The aforementioned thorny technical issues included the bass-heavy nature of the quartet; with Mark, Dom and I variously occupying the low-mids, bass, and the sub-bass. That heavy, at times thundering, booming bass worked wonders on stage (and was so much a part of that group’s sound at the time), but, when recorded, conspired to rob all the clarity and snap especially when played on a domestic sound system.

There was also the issue of Caroline’s mic technique (she used two to three microphones simultaneously) which included throwing her voice in the stereo panorama, using different mics for different tonal effects, etc. And, again, that works great in the live environment in which the audience shares the same space, and thus has context in which to parse what is happening, but on record? Robbed of that context? It reads a little too odd to the ear (ironically it sounds too much like postproduction effects even though it’s all performed live by the vocalist).

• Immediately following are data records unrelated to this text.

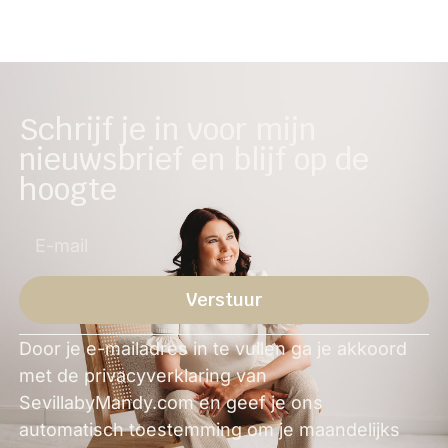
Schrijf je in voor mijn
nieuwsbrief en blijf op de
hoogte
Verstuur
Alternative:
Door je e-mailadres in te vullen ga je akkoord
met de privacyverklaring van
SevillabyMandy.com en geef je ons
automatisch toestemming om je maandelijks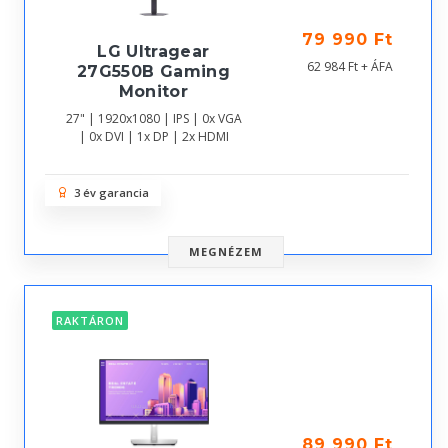
79 990 Ft
LG Ultragear
62 984 Ft + ÁFA
27G550B Gaming
Monitor
27" | 1920x1080 | IPS | 0x VGA
| 0x DVI | 1x DP | 2x HDMI
3 év garancia
MEGNÉZEM
RAKTÁRON
89 990 Ft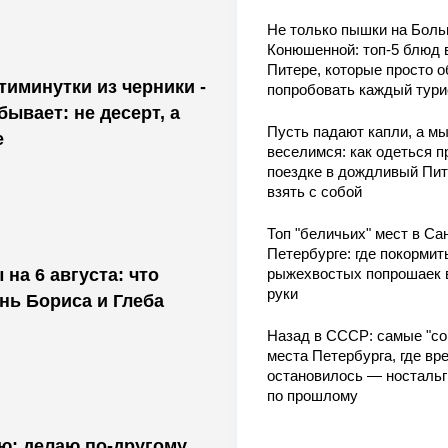
Не только пышки на Бол
Конюшенной: топ-5 блюд 
Питере, которые просто о
тиминутки из черники -
попробовать каждый тури
бывает: не десерт, а
Пусть падают капли, а м
е
веселимся: как одеться п
поездке в дождливый Пит
взять с собой
Топ "беличьих" мест в Сан
Петербурге: где покормит
рыжехвостых попрошаек 
на 6 августа: что
руки
нь Бориса и Глеба
Назад в СССР: самые "со
места Петербурга, где вр
остановилось — носталь
по прошлому
ю: делаю по-другому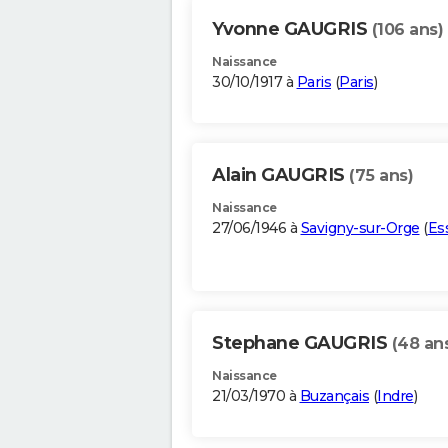
Yvonne GAUGRIS
(106 ans)
Naissance
30/10/1917 à
Paris
(
Paris
)
Alain GAUGRIS
(75 ans)
Naissance
27/06/1946 à
Savigny-sur-Orge
(
Es
Stephane GAUGRIS
(48 an
Naissance
21/03/1970 à
Buzançais
(
Indre
)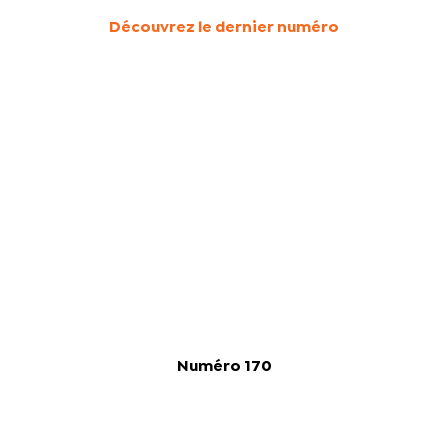
Découvrez le dernier numéro
Numéro 170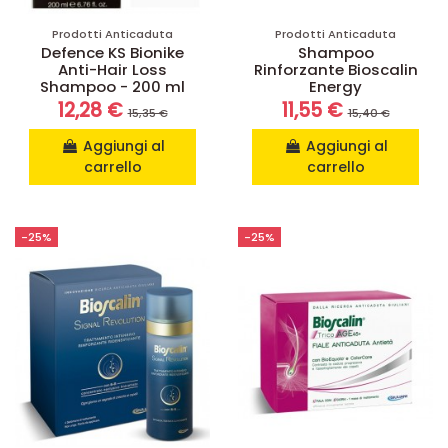
Prodotti Anticaduta
Prodotti Anticaduta
Defence KS Bionike
Shampoo
Anti-Hair Loss
Rinforzante Bioscalin
Shampoo - 200 ml
Energy
12,28 €
11,55 €
15,35 €
15,40 €
Aggiungi al
Aggiungi al
carrello
carrello
-25%
-25%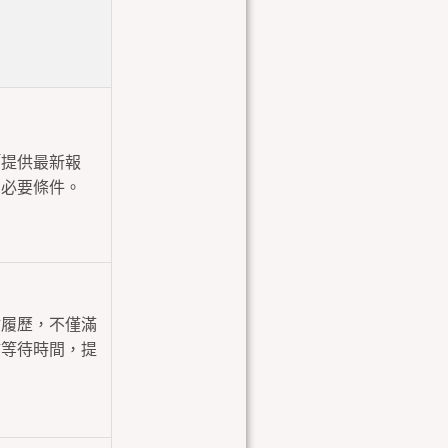
「提供最新報
的必要條件。
材履歷，不僅滿
補等待時間，提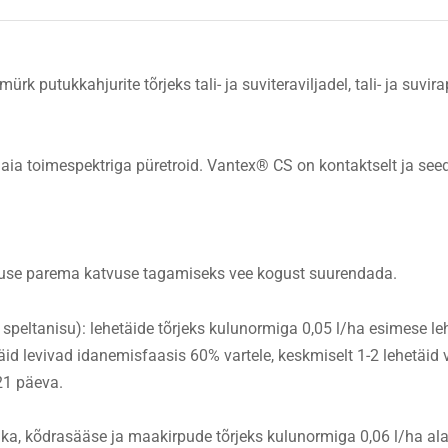
 putukkahjurite tõrjeks tali- ja suviteraviljadel, tali- ja suvirap
laia toimespektriga püretroid. Vantex® CS on kontaktselt ja se
ahuse parema katvuse tagamiseks vee kogust suurendada.
 kaer, speltanisu): lehetäide tõrjeks kulunormiga 0,05 l/ha esimese
täid levivad idanemisfaasis 60% vartele, keskmiselt 1-2 lehetäi
21 päeva.
ärsaka, kõdrasääse ja maakirpude tõrjeks kulunormiga 0,06 l/ha a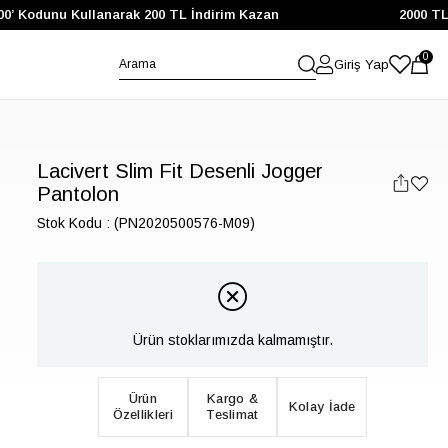
Kodunu Kullanarak 200 TL İndirim Kazan
2000 TL ve Ü
0
Giriş Yap
Lacivert Slim Fit Desenli Jogger
Pantolon
Stok Kodu
(PN2020500576-M09)
Ürün stoklarımızda kalmamıştır.
Ürün
Kargo &
Kolay İade
Özellikleri
Teslimat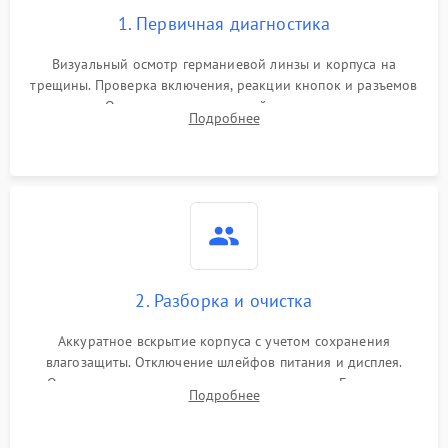
1. Первичная диагностика
Визуальный осмотр германиевой линзы и корпуса на
трещины. Проверка включения, реакции кнопок и разъемов
зарядки. Оценка вывода тепловой сигнатуры на экран,
Подробнее
проверка базовых функций и считывание системных
ошибок.
2. Разборка и очистка
Аккуратное вскрытие корпуса с учетом сохранения
влагозащиты. Отключение шлейфов питания и дисплея.
Очистка внутренних плат от окислов и пыли. Бережная
Подробнее
обработка германиевого объектива специализированными
растворами.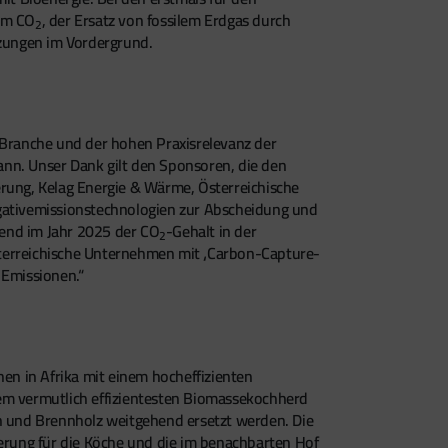
em CO
, der Ersatz von fossilem Erdgas durch
2
izungen im Vordergrund.
r Branche und der hohen Praxisrelevanz der
ann. Unser Dank gilt den Sponsoren, die den
erung, Kelag Energie & Wärme, Österreichische
egativemissionstechnologien zur Abscheidung und
rend im Jahr 2025 der CO
-Gehalt in der
2
sterreichische Unternehmen mit ‚Carbon-Capture-
 Emissionen.“
hen in Afrika mit einem hocheffizienten
dem vermutlich effizientesten Biomassekochherd
en und Brennholz weitgehend ersetzt werden. Die
erung für die Köche und die im benachbarten Hof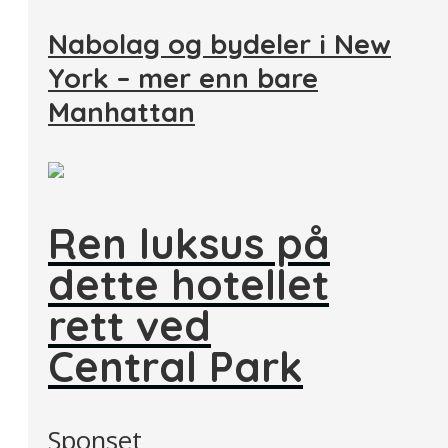
Nabolag og bydeler i New
York – mer enn bare
Manhattan
Ren luksus på
dette hotellet
rett ved
Central Park
Sponset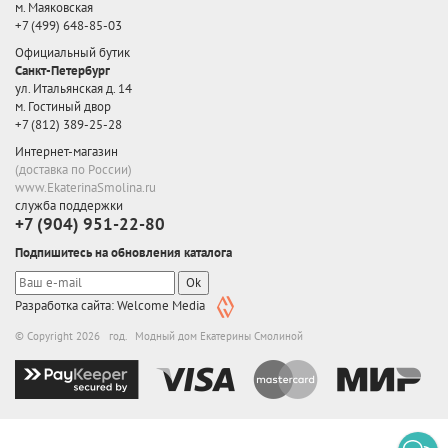
м. Маяковская
+7 (499) 648-85-03
Официальный бутик
Санкт-Петербург
ул. Итальянская д. 14
м. Гостиный двор
+7 (812) 389-25-28
Интернет-магазин
(доставка по России)
www.EkaterinaSmolina.ru
служба поддержки
+7 (904) 951-22-80
Подпишитесь на обновления каталога
Ok
Разработка сайта: Welcome Media
© Copyright 2026 год. Модный дом Екатерины Смолиной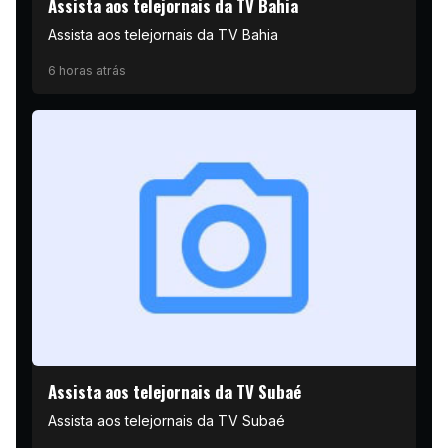
Assista aos telejornais da TV Bahia
Assista aos telejornais da TV Bahia
6 horas atrás
Assista aos telejornais da TV Subaé
Assista aos telejornais da TV Subaé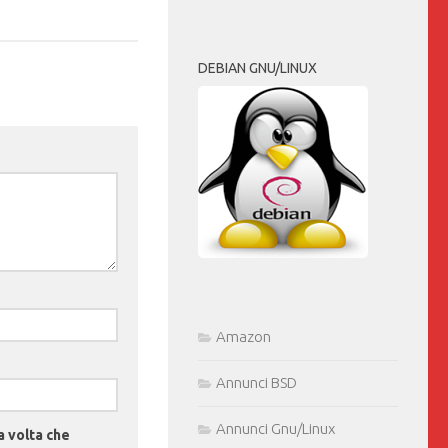
DEBIAN GNU/LINUX
Amazon
Annunci BSD
Annunci Gnu/Linux
a volta che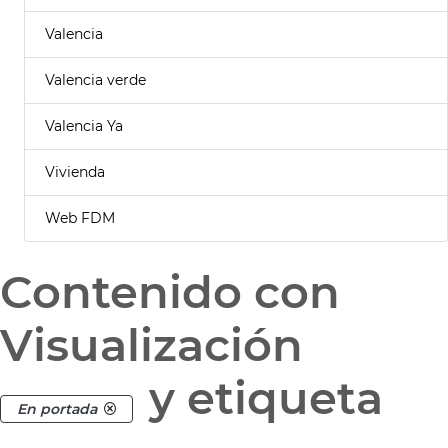
Valencia
Valencia verde
Valencia Ya
Vivienda
Web FDM
Contenido con
Visualización
y etiqueta
En portada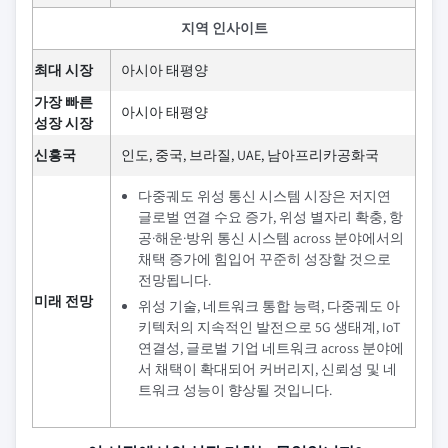
지역 인사이트
최대 시장
아시아 태평양
가장 빠른
아시아 태평양
성장 시장
신흥국
인도, 중국, 브라질, UAE, 남아프리카공화국
다중궤도 위성 통신 시스템 시장은 저지연
글로벌 연결 수요 증가, 위성 별자리 확충, 항
공·해운·방위 통신 시스템 across 분야에서의
채택 증가에 힘입어 꾸준히 성장할 것으로
전망됩니다.
미래 전망
위성 기술, 네트워크 통합 능력, 다중궤도 아
키텍처의 지속적인 발전으로 5G 생태계, IoT
연결성, 글로벌 기업 네트워크 across 분야에
서 채택이 확대되어 커버리지, 신뢰성 및 네
트워크 성능이 향상될 것입니다.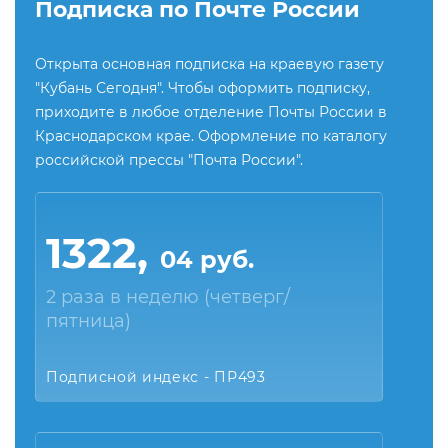
Подписка по Почте России
Открыта основная подписка на краевую газету
"Кубань Сегодня". Чтобы оформить подписку,
приходите в любое отделение Почты России в
Краснодарском крае. Оформление по каталогу
российской прессы "Почта России".
1322,
04 руб.
2 раза в неделю (четверг/
пятница)
Подписной индекс - ПР493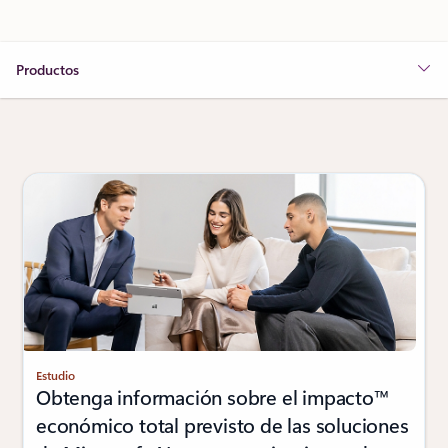
Productos
Estudio
Obtenga información sobre el impacto™
económico total previsto de las soluciones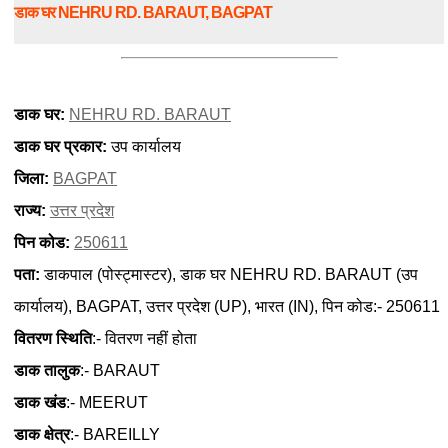
डाक घर NEHRU RD. BARAUT, BAGPAT
डाक घर:
NEHRU RD. BARAUT
डाक घर प्रकार:
उप कार्यालय
जिला:
BAGPAT
राज्य:
उत्तर प्रदेश
पिन कोड:
250611
पता:
डाकपाल (पोस्ट्मास्टर), डाक घर NEHRU RD. BARAUT (उप
कार्यालय), BAGPAT, उत्तर प्रदेश (UP), भारत (IN), पिन कोड:- 250611
वितरण स्थिति
:- वितरण नहीं होता
डाक तालुक
:- BARAUT
डाक खंड
:- MEERUT
डाक क्षेत्र
:- BAREILLY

The solution turned out to be to ratchet up the artifice of the recording. This involved creating, for example, four separate imaginary environments in which this music takes place. So at times the music might take place in a more traditional club-like environment, say, and at other times the music might take place in larger, more reverberant space in which the voice and drums might be a little more distant, while the bass and guitar remain in the middle distance. The differences and transitions are, hopefully, subtle enough that the listener are not consciously jolted out of the moment, but it weaves an extra narrative. Like VanderMeer’s manipulations in writing craft, genre, etc., I was working to accentuate, through the mixing process, the improvisative journey taken by the ensemble in performance-time.